_Text to read_:
= = = = =
Native Florida Plants That Need Attention In May And Those That Don’t
May in Florida is basically garden mood-swing season. One day the soil feels dry enough to crunch, and the next, humidity rolls in like it paid rent.
Native plants can handle a lot, but they do not all want the same kind of attention right now. Firebush might appreciate a gentle tidy-up, scarlet sage may look better with a trim, and newly planted muhly grass could need a moisture check.
Meanwhile, cabbage palm is busy dropping old fronds on its own schedule, and Spanish moss is just floating through life like a porch-swing philosopher. The trick is knowing who wants a little help and who prefers to be left alone.
In a Florida yard, that can save time, water, and plenty of garden fuss.
1. Firebush May Need Gentle Size Control

By May, firebush is usually putting on a show. The bright orange-red blooms are drawing in hummingbirds and butterflies, and the plant is pushing out new growth at a pace that can surprise even experienced Florida gardeners.
Left unchecked, firebush can get wide and leggy pretty quickly in the warm months ahead.
A light trim in early May can help keep the shape manageable without sacrificing too many flowers. Focus on cutting back any branches that are crossing, crowding walkways, or growing unevenly.
You do not need to do a hard cutback at this point in the season, since heavy pruning in May can reduce blooming right when pollinators are counting on it most.
Firebush grows fast in Florida’s heat, so a little shaping now sets up a tidier, fuller plant through summer. Skip the fertilizer unless your plant is showing clear signs of nutrient deficiency.
Established firebush in a sunny, well-drained spot rarely needs feeding in May. Consistent moisture for newer plants is more helpful than any extra amendments right now.
2. Beautyberry Benefits From Light Shaping Only

American beautyberry has a relaxed, arching growth habit that some Florida gardeners misread as messy. In May, the shrub is actively leafing out and beginning to set the tiny flower clusters that will eventually become those stunning purple berries in fall.
= = = = =
[Dataset rows]
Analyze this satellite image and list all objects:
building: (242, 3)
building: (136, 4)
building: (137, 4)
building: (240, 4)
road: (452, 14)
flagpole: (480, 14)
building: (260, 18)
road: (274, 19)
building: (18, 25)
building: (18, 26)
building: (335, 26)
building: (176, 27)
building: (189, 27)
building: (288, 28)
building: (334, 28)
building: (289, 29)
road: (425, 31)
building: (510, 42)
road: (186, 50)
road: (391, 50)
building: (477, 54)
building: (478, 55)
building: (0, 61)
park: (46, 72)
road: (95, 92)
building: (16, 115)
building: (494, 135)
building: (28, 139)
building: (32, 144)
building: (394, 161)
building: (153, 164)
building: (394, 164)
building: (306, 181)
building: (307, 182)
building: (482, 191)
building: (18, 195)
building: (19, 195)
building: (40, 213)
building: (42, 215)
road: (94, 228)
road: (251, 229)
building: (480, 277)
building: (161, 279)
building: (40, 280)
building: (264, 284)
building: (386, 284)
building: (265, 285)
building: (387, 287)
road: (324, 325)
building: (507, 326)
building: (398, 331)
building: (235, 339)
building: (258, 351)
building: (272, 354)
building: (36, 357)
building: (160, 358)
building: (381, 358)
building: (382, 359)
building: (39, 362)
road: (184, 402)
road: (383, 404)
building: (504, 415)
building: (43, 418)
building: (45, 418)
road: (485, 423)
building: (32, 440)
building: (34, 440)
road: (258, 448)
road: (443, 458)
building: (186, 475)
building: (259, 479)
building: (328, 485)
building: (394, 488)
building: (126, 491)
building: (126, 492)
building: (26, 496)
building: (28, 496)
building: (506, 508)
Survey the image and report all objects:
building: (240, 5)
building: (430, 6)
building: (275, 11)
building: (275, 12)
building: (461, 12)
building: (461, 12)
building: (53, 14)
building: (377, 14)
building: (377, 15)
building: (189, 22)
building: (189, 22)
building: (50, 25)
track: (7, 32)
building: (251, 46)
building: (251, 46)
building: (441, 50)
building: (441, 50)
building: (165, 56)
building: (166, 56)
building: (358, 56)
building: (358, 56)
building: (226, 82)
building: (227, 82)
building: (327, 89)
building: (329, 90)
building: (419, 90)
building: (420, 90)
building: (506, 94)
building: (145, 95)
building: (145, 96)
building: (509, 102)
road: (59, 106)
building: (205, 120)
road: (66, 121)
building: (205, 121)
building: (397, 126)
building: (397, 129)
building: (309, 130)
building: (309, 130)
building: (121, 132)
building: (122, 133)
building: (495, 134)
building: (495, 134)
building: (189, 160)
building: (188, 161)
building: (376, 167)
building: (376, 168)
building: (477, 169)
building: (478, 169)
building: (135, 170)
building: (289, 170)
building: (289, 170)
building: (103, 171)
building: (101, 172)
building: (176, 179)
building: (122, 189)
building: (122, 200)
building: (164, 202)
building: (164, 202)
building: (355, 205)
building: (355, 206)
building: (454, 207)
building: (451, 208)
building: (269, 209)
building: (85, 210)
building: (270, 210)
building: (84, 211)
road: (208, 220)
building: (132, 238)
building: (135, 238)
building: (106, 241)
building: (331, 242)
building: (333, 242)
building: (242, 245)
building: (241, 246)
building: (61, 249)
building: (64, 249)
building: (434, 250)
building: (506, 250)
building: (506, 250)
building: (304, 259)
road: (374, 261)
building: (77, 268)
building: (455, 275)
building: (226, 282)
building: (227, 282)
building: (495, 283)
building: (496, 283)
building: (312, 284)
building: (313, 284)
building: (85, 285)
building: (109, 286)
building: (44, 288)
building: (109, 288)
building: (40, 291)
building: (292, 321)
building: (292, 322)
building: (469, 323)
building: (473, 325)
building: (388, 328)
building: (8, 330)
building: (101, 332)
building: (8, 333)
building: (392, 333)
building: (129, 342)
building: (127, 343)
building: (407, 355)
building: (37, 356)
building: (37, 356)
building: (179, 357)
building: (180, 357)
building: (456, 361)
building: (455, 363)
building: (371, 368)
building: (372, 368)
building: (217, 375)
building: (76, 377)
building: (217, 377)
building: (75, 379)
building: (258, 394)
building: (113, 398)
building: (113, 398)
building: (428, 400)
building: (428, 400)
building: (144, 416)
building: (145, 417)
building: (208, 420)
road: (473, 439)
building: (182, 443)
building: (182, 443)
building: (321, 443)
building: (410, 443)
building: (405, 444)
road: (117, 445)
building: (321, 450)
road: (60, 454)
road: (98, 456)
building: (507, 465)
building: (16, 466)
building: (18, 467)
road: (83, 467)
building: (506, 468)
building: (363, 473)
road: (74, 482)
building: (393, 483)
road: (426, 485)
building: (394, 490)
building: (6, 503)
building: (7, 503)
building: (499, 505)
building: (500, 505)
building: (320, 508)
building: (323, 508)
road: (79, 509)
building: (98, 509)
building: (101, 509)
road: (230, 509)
= = = = =
_Stated task 1_:
List every plant the article on Florida native plants in May names in its introduction, before the first numbered section.
_Stated task 2_:
According to the article on Florida native plants in May, why should firebush not get a hard cutback at this point in the season?
_Stated task 3_:
Pick up the article on Florida native plants in May after its last sentence and continue it.

_Written reply 1_:
Firebush, scarlet sage, muhly grass, cabbage palm, Spanish moss

_Written reply 2_:
Heavy pruning in May can reduce blooming at the very time pollinators are counting on it most. A light trim is enough to keep the plant's shape manageable without giving up too many flowers.

_Written reply 3_:
Reaching for the pruning shears too aggressively right now can cut off a lot of that berry potential.
Light shaping is fine if a branch is sticking out awkwardly or the shrub is crowding a path. Just avoid taking off more than about a third of the plant, and try to cut just above a leaf node so the remaining stems can branch out naturally.
Beautyberry responds well to selective trimming rather than an all-over shearing.
In shadier spots around Florida yards, beautyberry tends to stretch a bit more toward available light, which can make it look uneven by May. A few targeted cuts can correct that without stressing the plant.
Water newly planted beautyberry regularly through the dry weeks of spring, but established plants in the right spot handle Florida’s May conditions with very little extra help from you.
3. Scarlet Sage Can Use A Midseason Trim

Scarlet sage, also called tropical sage, is one of those Florida natives that blooms in waves rather than all at once. By mid-May, some of the earlier flower spikes may already be fading while new growth is pushing up from the base.
That is actually the best time to give the plant a light trim and encourage a fresh round of blooms.
Cutting spent flower stalks back by about half redirects the plant’s energy toward new growth and more flowers. You do not need to cut all the way to the ground.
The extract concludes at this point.